136. Electromotive force induction in moving conductors

If the conductor moves in a magnetic field that is constant in time, the EMF induction in the conductor will not come from a vortex electric field (this field simply does not exist), but from another cause.

When a conductor moves, its free charges move with it. Therefore, the Lorentz force will act on the charges from the magnetic field. That's what causes the charges to move inside the conductor. EMF induction therefore has "magnetic origin".

In many power plants it is the Lorentz force that causes the electrons to move in moving conductors.

Let's calculate the EMF induction for a rectangular circuit placed in a homogeneous magnetic field (fig. 1). Let the \(AB=l\) side of the loop move at a constant velocity \(\overrightarrow{\upsilon}\) along the \(BC\) and \(AD\) sides, remaining parallel to the \(CD\) side all the time. The electrical circuit will be closed and the inductive current can be detected by a galvanometer. The induction vector \(\overrightarrow{B}\) of homogeneous magnetic field is perpendicular to the conductor \(AB\) and sets angle \(\alpha\) with the direction of its velocity.

The force, which acts on the charged particle from the magnetic field side (see \(\S{128}\)), is equal in modulus

\( F_m \,= \,|q_0|\,\upsilon\,B\,sin{\alpha} \) (12-3)

This force is directed along conductor \(AB\). The work of the Lorentz force to move a single charge along the conductor at distance \(l\) is equal to

\( W \,= \,F_m\,l \,= \,|q_0|\,\upsilon\,B\,l\,sin{\alpha} \)

Electromotive force induction in conductor \(AB\) is equal to the ratio of Work for moving a single charge \(q_0\) to this Charge

\( \Large{\varepsilon}\small{_i} \,= \,\frac{W}{q_0} \,= \,\upsilon\,B\,l\,sin{\alpha} \) (12-4)

This equation is true for any conductor with length \(l\) moving at a speed of \(\overrightarrow{\upsilon}\) in a homogeneous magnetic field.

In other conductors of the circuit EMF is equal to zero because the conductors are fixed. Consequently, EMF in the entire \(ABCD\) circuit is equal to \(\Large{\varepsilon}\small{_i}\) and remains constant if the velocity \(\overrightarrow\upsilon\) is constant. The electric current will increase as the displacement of the \(AB\) conductor to the right decreases the total resistance of the circuit.
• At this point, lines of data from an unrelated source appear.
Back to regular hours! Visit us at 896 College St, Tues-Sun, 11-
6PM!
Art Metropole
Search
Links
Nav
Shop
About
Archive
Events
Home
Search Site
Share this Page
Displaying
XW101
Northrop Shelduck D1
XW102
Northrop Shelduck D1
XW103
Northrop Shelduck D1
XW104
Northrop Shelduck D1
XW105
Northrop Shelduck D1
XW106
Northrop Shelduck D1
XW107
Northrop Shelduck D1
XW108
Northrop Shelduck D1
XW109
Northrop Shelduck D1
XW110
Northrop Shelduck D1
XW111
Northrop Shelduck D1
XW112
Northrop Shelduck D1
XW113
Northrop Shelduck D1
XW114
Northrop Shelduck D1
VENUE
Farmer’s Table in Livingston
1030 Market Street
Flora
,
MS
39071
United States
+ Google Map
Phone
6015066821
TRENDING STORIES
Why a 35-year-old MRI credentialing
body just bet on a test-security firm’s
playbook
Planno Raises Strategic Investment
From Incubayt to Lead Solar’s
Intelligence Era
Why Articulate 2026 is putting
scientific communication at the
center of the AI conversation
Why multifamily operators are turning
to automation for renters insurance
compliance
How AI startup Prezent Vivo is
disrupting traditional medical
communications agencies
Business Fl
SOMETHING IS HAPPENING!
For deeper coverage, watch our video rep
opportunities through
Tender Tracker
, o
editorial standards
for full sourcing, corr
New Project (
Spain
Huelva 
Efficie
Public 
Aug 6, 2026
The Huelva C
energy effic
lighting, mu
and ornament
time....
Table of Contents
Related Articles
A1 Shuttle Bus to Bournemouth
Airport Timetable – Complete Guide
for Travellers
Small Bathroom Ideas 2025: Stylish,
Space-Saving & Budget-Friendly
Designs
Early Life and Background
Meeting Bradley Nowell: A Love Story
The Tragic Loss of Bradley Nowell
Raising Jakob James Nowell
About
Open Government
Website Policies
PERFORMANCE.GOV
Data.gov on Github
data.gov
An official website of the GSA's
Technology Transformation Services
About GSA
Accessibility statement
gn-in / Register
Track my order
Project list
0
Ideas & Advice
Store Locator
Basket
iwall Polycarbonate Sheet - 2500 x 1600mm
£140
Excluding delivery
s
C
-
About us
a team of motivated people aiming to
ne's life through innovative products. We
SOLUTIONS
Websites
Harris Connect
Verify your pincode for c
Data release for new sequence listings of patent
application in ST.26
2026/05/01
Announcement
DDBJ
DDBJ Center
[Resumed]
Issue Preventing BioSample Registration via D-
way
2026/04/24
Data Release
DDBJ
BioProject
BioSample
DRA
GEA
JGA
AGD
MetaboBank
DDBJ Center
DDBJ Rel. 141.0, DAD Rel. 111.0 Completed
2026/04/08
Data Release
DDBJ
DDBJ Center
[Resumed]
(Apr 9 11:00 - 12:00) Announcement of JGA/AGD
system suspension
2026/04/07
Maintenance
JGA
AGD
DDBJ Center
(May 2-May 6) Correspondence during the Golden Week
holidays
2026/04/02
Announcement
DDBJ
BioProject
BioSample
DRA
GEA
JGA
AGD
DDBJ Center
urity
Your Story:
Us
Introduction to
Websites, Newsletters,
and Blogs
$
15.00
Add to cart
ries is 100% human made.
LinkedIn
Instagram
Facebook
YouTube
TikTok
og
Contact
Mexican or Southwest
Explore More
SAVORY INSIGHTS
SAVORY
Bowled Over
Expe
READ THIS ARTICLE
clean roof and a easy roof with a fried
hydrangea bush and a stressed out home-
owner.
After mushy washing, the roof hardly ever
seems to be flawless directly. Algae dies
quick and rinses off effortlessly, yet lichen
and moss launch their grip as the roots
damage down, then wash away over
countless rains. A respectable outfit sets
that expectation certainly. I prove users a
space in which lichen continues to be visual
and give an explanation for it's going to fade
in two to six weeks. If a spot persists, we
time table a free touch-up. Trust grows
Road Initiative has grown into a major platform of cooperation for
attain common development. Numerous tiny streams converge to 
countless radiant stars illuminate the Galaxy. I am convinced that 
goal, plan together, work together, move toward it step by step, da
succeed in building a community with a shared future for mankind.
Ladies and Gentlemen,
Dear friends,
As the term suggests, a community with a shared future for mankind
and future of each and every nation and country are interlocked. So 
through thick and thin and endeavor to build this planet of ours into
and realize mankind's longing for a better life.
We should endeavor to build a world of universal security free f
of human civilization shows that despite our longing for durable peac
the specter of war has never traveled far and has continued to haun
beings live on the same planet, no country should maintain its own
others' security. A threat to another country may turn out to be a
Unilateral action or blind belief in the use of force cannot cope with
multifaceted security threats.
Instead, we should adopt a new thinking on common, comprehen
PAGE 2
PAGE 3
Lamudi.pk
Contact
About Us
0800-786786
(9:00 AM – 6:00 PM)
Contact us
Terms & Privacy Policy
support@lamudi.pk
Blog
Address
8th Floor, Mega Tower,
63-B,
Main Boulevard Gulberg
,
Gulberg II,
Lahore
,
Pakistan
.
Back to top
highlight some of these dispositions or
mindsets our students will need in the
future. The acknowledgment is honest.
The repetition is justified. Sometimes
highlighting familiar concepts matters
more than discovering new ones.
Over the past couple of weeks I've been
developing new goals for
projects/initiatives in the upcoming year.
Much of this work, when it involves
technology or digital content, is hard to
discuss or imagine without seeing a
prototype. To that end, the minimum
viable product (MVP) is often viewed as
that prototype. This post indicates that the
On the other hand, EMF induction can be calculated using the electromagnetic induction law \((12-2)\). In fact, the magnetic flux through the \(ABCD\) circuit is

\( \Phi_B \,= \,B\,A\,cos{(90^0 - \alpha)} \,= \,B\,A\,sin{\alpha} \)

Where the angle \((90^0 - \alpha)\) is the angle between vector \(\overrightarrow{B}\) and normal \(\overrightarrow{n}\) to the loop surface (fig. 2), and \(A\) is the \(ABCD\,\) loop area. If we assume that at the initial moment \(t=0\) the conductor \(AB\) was at a distance \(BC\) from the conductor \(CD\), when the conductor is moved, loop area \(A\) changes as follows

\( A \,= \,|AB|(|BC| - \upsilon{t}) \)

In time \(\Delta{t}\), the area of the circuit changes by \(\Delta{A}=-l\,\upsilon\,{\Delta{t}}\). A "minus" sign indicates that it's decreasing. The change in magnetic flux during this time is \(\Delta(\Phi)=-B\,l\,\upsilon\,\Delta{t}\,sin{\alpha}\). Consequently,

\( \Large{\varepsilon}\small{_i} \,= \,\frac{\Delta{\Phi}}{\Delta{t}} \,= \,\upsilon\,B\,l\,sin{\alpha} \)

as it was obtained above (see equation \((12-4)\)).

Obviously, if the whole \(ABCD\) loop moves in a homogeneous magnetic field, keeping its orientation with respect to vector \(\overrightarrow{B}\), then the EMF induction in the loop is equal to zero, because the flux \(\Phi\) through the area bounded by the loop does not change. It can be explained in this way. When the loop moves, forces \((12-3)\), which occur in the \(AB\) and \(CD\) conductors, acting on charges from point \(A\) to point \(B\) and from point \(C\) to point \(D\). The total work of these forces when passing the circuit in a clockwise or counterclockwise direction is equal to zero.